Sunday, February 9, 2014

Contemporary Idolatry


Midweek Encounter 2.9.14
Contemporary Idolatry

Imagine that you recently made a new friend, and he or she invites you over on Friday night. You show up at 7:00 and pull into the driveway and notice that your friend has two enormous graven images parked in the garage. A bit weird, but perhaps this friend is an artist. You enter the house, and everywhere you look you see polished and stacked stones, golden figures, and ornate woodcarvings. Your 21st century brain requires a few minutes to reconcile what you see with what you know, but as you look about, there can be no mistake: your friend’s house is full of idols.

Now imagine that you and I are friends and I invite you over for dinner. And by “dinner”, I mean that I invite you over for Hot-n-Readys. Not such a stretch, probably. Imagine that you pull into my driveway and you see two newish cars parked in the garage. Maybe two “prudent” choices that announce to the world that we’re not rich but we’re not sacrificing too much, either. I greet you at the door and you notice a sizable shoe collection in the wicker bins to your right. These are my kids’ shoes. Mine are stashed in several closets of several rooms and I have to change them out seasonally because my foyer can’t store them all. You step into the living room. Nothing really seems out of the ordinary—photos of the kids adorn nearly every vertical space in the house, thirty or fifty toys might be strewn about, the kids’ bookshelf is literally overflowing. Nothing in my house is particularly fetching, but nothing is in as state of disrepair, either. Well, the railing along the stairs was broken for a bit, but my step-brother-in-law, Ben, screwed it back into the studs one day when he was babysitting my kids. Not bad for $10/hour.

Modern day idolatry is a bit slippery. Because although I would doubt that you have a golden calf or an Asherah pole on your mantel, you might have some lovely photos of your family, or perhaps 60” of HD entertainment. And don’t worry, that might be 100% ok. Your heart knows the answer.
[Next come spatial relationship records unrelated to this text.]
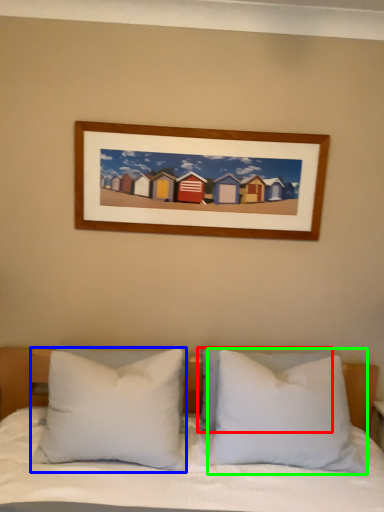
Question: Which object is positioned farthest from pillow (highlighted by a red box)? Select from pillow (highlighted by a blue box) and pillow (highlighted by a green box).

Choices:
 (A) pillow
 (B) pillow

Answer: (A)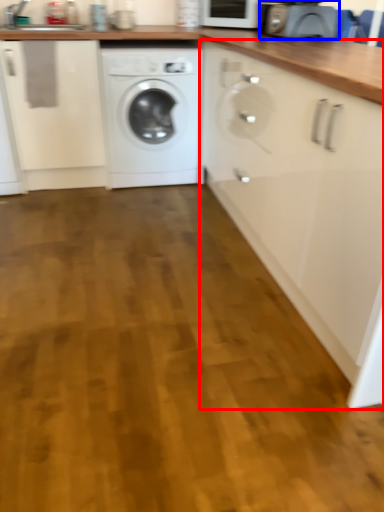
Question: Which object is closer to the camera taking this photo, cabinetry (highlighted by a red box) or appliance (highlighted by a blue box)?

Choices:
 (A) cabinetry
 (B) appliance

Answer: (A)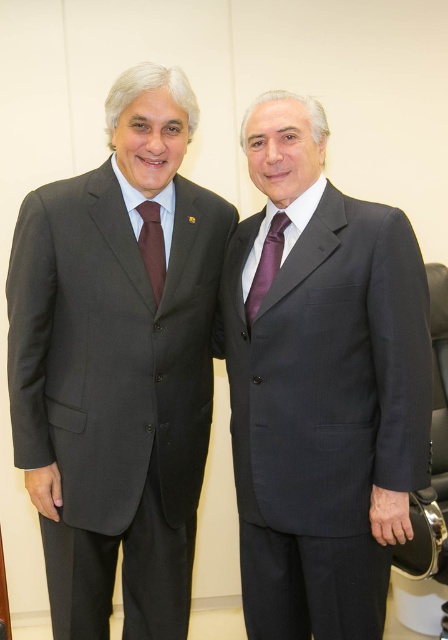
In the scene shown: Is matte black suit at left taller than purple satin tie at center?

Yes, matte black suit at left is taller than purple satin tie at center.

Is point (112, 196) in front of point (274, 257)?

Yes, it is.

At what (x,y) coordinates should I click in order to perform the action: click on matte black suit at left. Please return your answer as a coordinate pair (x, y). This screenshot has height=640, width=448. Looking at the image, I should click on (112, 369).

This screenshot has width=448, height=640. What do you see at coordinates (321, 385) in the screenshot?
I see `dark gray suit at center` at bounding box center [321, 385].

Locate an element on the screen. The image size is (448, 640). dark gray suit at center is located at coordinates (321, 385).

Does dark gray suit at center appear under brown silk tie at left?

Indeed, dark gray suit at center is positioned under brown silk tie at left.

Who is more forward, (423, 320) or (159, 232)?

Point (423, 320) is more forward.

Identify the location of dark gray suit at center. (321, 385).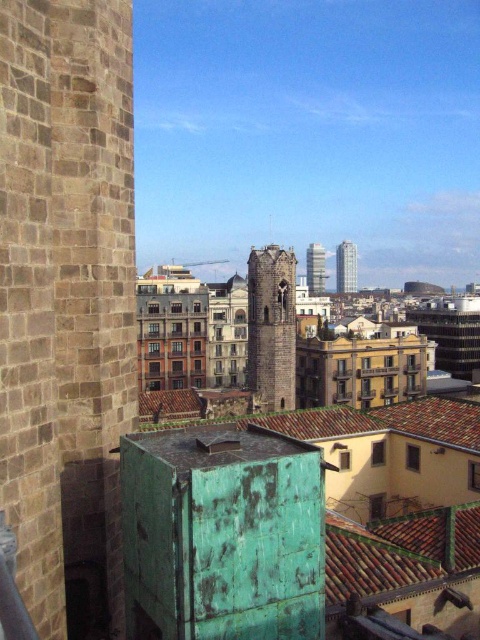
Between glassy reflective skyscraper at upper right and glassy reflective skyscraper at center, which one has less height?

glassy reflective skyscraper at upper right

Can you confirm if glassy reflective skyscraper at upper right is thinner than glassy reflective skyscraper at center?

Yes.

Between point (342, 268) and point (316, 244), which one is positioned behind?

The point (316, 244) is behind.

You are a GUI agent. You are given a task and a screenshot of the screen. Output one action in this format:
    pyautogui.click(x=<x>, y=<y>)
    Task: Click on the glassy reflective skyscraper at upper right
    
    Given the screenshot: What is the action you would take?
    pyautogui.click(x=346, y=268)

In the scene shown: Which of these two, brown stone tower at center or glassy reflective skyscraper at upper right, stands shorter?

With less height is brown stone tower at center.

Is brown stone tower at center below glassy reflective skyscraper at upper right?

Yes, brown stone tower at center is below glassy reflective skyscraper at upper right.

What do you see at coordinates (271, 326) in the screenshot?
I see `brown stone tower at center` at bounding box center [271, 326].

Where is `brown stone tower at center`? The height and width of the screenshot is (640, 480). brown stone tower at center is located at coordinates (271, 326).

Which is in front, point (283, 330) or point (320, 244)?

Positioned in front is point (283, 330).

Which is more to the left, brown stone tower at center or glassy reflective skyscraper at center?

brown stone tower at center is more to the left.

Identify the location of brown stone tower at center. (271, 326).

This screenshot has width=480, height=640. What are the coordinates of `brown stone tower at center` in the screenshot? It's located at (271, 326).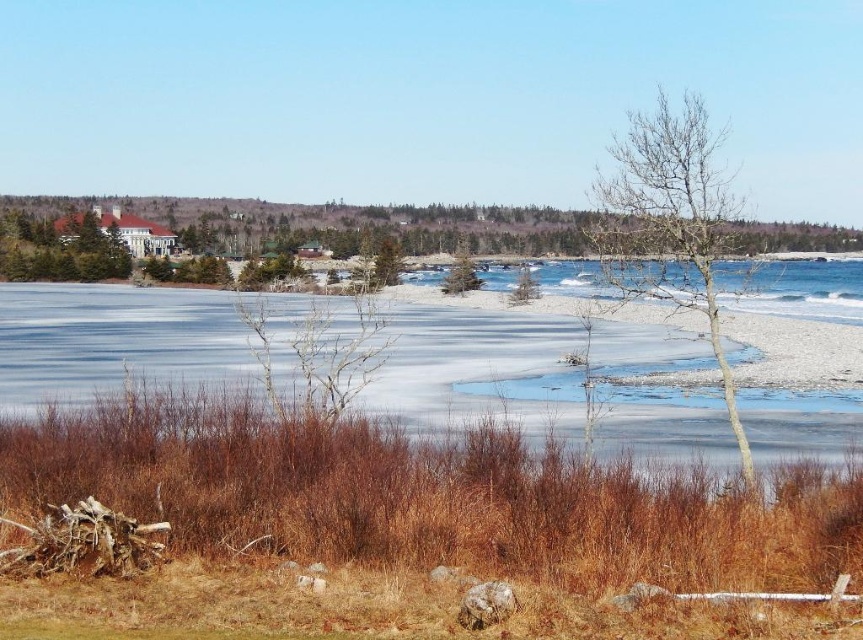
Question: Does bare wood tree at center come in front of green textured pine tree at center?

Choices:
 (A) yes
 (B) no

Answer: (A)

Question: Estimate the real-world distances between objects in this image. Which object is farther from the green matte tree at center?

Choices:
 (A) frozen ice at center
 (B) green textured pine tree at center
 (C) bare wood tree at center

Answer: (C)

Question: Is the position of frozen ice at center less distant than that of green matte tree at center?

Choices:
 (A) no
 (B) yes

Answer: (B)

Question: Which point is farther to the camera?

Choices:
 (A) (232, 371)
 (B) (523, 292)

Answer: (B)

Question: Which point appears closest to the camera in this image?

Choices:
 (A) (464, 244)
 (B) (669, 177)
 (C) (805, 410)

Answer: (B)

Question: Does green textured pine tree at center appear on the left side of green matte tree at center?

Choices:
 (A) no
 (B) yes

Answer: (B)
There’s this story about the Israelites in the book of Gideon. The Israelites “did evil in the eyes of the Lord”, which they loved to do, apparently, and for seven years they suffered at the hands of the Midianites. The Israelites had nothing, and whatever they tried to have was utterly destroyed by the Midianites. Eventually, after their homes and farms and wealth were oppressed year after year after year, Israel finally cried out to the Lord. The story records these events very carefully: “The Israelites cried out to the Lord because of Midian.” Not because they were repentant over making their homes, their wealth, or their farms their idols, and not because they were repentant for worshipping Baal, but because someone else kept taking their stuff. They cried out, “Lord, the Midianites keep taking all of my things. Do something!” And God responded, of course, that he was doing something. He’s always doing something. He was teaching them to rely on Him, to make him their only priority, and they were having none of it. So year after year, their oppression continued. 

Eventually, an angel of the Lord comes to Gideon and tells him that it’s time for deliverance, but first, God demands obedience. Gideon was told to cut down his father’s alter to Baal and to build an alter to Yaweh on top of it. He does so, at pretty great peril to himself.

Sometimes, when I look around my house, I wonder if God is going to send a messenger to tell me to tear down the photos of my family from my walls and to burn them on an alter of the Lord. How many times do we young families skip out on church obligations or service in God’s kingdom and use the excuse of our families? For me, the family is the easiest idol to create and maintain. A close contender for many modern day Christians is probably work or possessions or reputation or popularity. It wouldn’t be pretty, but imagine if God demanded us to sacrifice our idols to him—our promotions or reputations or vacations. Of course he does demand that we maintain no idols, but he extends to us a whole lot of grace, which is to say time, to figure out how to put the first things first. And most importantly, of course, he sacrificed himself as atonement for all of our unfaithfulness and idolatry.